И наконец,— человек смертен и вынужден пере­живать близких. Веками человеческое сознание би­лось об эту преграду, и каждая культура отступала от нее по-своему: то малодушно создавая утешение загробной жизни (и кто же за подобное малодушие мог бы осудить?), то, напротив, кидаясь с жаром в на­слаждения жизни сиюминутной. Иные пробовали решать проблему с позиций независимости субъек­тивного сознания: пока я живу, смерти нет, а когда она наступит, нет уже меня, и я о ней ничего не узнаю. Так у Фета — о том, что он без страха ожидает «ночь, безрассветную и вечную постель»: «Покуда я ды­шу,— ты мысль моя, не боле, игрушка шаткая тос­кующей мечты».

Позиция утешительная, но не все могут так легко отделаться от суровой проблемы. Сравнительно не так давно в нашей неизбывной тяге к оптимизму мы даже похороны проводили в некоем бодром тоне (а уж литературным героям и вовсе не полагалось умирать). Легкомысленно и бестактно произносили мы над открытой могилой: «Он пал, но мы сомкнем ряды...» или «он умер, но...» Никаких но — он умер. Это трагедия, которой не смягчишь. Но когда прихо­дит смерть, мы прячем ее в земле, в огне, мы укры­ваем ее безобразие цветами, заглушаем ужас музы­кой. И правильно делаем: нельзя жить, загипноти­зированным мыслью о неизбежном конце. И все же наши предки, когда помнили о смерти и даже готови­лись к ней, тоже имели свой резон. Им, правда, было легче, чем нам, они верили в бессмертие души, от нас, в загробную жизнь не верующих, мысль о смерти требует куда большего мужества.

Однажды Толстой пришел к Чехову в больницу, и между ними зашел разговор о загробной жизни, настолько напряженный, что Чехов потом распла­тился за него жестоким кровохарканьем.
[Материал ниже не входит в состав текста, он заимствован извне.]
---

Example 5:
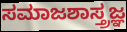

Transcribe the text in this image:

ಸಮಾಜಶಾಸ್ತ್ರಜ್ಞ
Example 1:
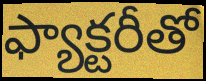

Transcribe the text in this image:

ఫ్యాక్టరీతో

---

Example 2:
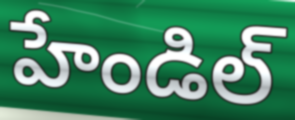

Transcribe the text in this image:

హేండిల్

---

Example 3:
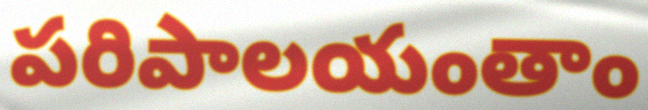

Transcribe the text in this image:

పరిపాలయంతాం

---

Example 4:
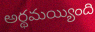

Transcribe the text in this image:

అర్థమయ్యింది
Как спорили писатели, мы не знаем. Толстой не признавал загроб­ной жизни, во всяком случае в своем трактате «В чем моя вера» он прямо об этом говорит. Чехов (если верить, например, Бунину) последователен в своих представлениях не был. То он говорил, что бессмер­тие сущий вздор, то утверждал противоположное: «Ни в коем случае не можем мы исчезнуть без следа. Обязательно будем жить после смерти. Бессмертие — факт».

Любопытно было бы знать, как шел спор великих. В одной из чеховских записных книжек есть такая запись: «Смерть страшна, но еще страшнее было бы сознание, что будешь жить вечно и никогда не умрешь».
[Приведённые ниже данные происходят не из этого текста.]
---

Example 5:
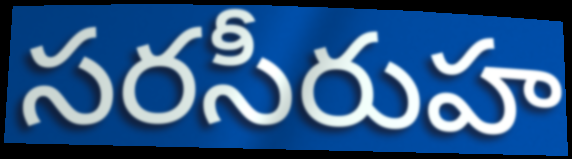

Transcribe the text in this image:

సరసీరుహ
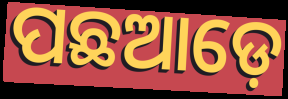
ପଛଆଡ଼େ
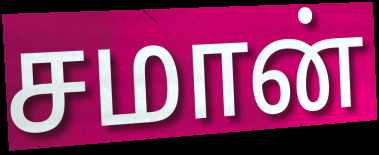
சமான்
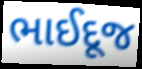
ભાઈદૂજ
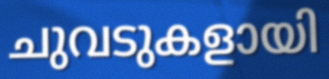
ചുവടുകളായി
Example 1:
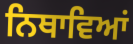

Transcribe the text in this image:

ਨਿਥਾਵਿਆਂ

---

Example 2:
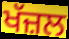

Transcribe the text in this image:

ਖੱਜ਼ਲ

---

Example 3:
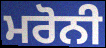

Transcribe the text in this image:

ਮਰੋਨੀ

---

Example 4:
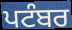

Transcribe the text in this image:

ਪਟੰਬਰ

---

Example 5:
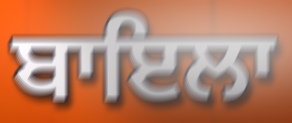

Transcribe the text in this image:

ਬਾਇਲਾ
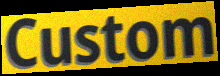
Custom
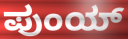
ಪುಂಯ್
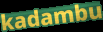
kadambu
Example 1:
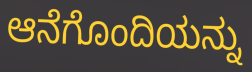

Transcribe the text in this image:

ಆನೆಗೊಂದಿಯನ್ನು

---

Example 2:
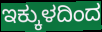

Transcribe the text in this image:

ಇಕ್ಕುಳದಿಂದ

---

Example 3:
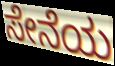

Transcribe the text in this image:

ಸೇನೆಯ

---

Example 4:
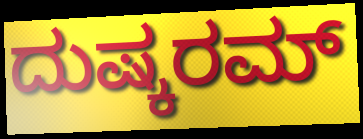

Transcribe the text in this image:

ದುಷ್ಕರಮ್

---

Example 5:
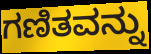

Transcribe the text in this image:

ಗಣಿತವನ್ನು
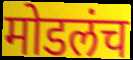
मोडलंच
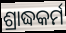
ଶ୍ରାଦ୍ଧକର୍ମ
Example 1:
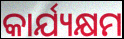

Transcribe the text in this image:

କାର୍ଯ୍ୟକ୍ଷମ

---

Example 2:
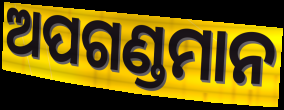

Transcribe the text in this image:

ଅପଗଣ୍ଡମାନ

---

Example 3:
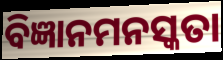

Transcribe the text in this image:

ବିଜ୍ଞାନମନସ୍କତା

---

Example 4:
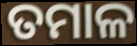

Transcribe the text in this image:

Есть у смерти некая жизненно важная функция: она дает жизни необходимый масштаб. Вблизи смер­ти люди как бы пересматривают свою жизнь, себя и тех, кто рядом. Если бы мы могли, строя наши отношения с человеком, помнить, что он смертен, людские отношения сильно бы очистились и возвы­сились; но и это практически трудно выполнимо.
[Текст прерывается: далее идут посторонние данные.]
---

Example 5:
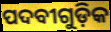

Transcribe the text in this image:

ପଦବୀଗୁଡ଼ିକ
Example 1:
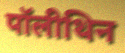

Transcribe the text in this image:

पॉलीथिन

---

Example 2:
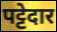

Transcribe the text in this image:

पट्टेदार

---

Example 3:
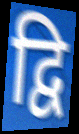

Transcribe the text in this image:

द्वि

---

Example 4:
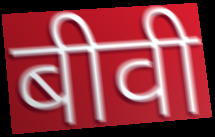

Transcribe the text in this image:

बीवी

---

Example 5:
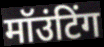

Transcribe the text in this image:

मॉउंटिंग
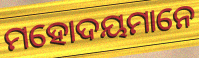
ମହୋଦୟମାନେ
Есть у смерти и еще одна жизненная функция — она заставляет нас (особенно в зрелые годы) строже относиться к отпущенному нам жизненному времени. Люди, заглянувшие «по ту сторону» (из-за смертель­ной болезни или смертельной опасности), хорошо это знают. В одном из лучших рассказов Шукшина, «Залетный», смерть предстает неким катализатором жизни, уже самая ее тень, павшая на жизнь, делает эту жизнь более дорогой, красочной и желанной. И подгоняет мысль, стремящуюся понять смысл существования.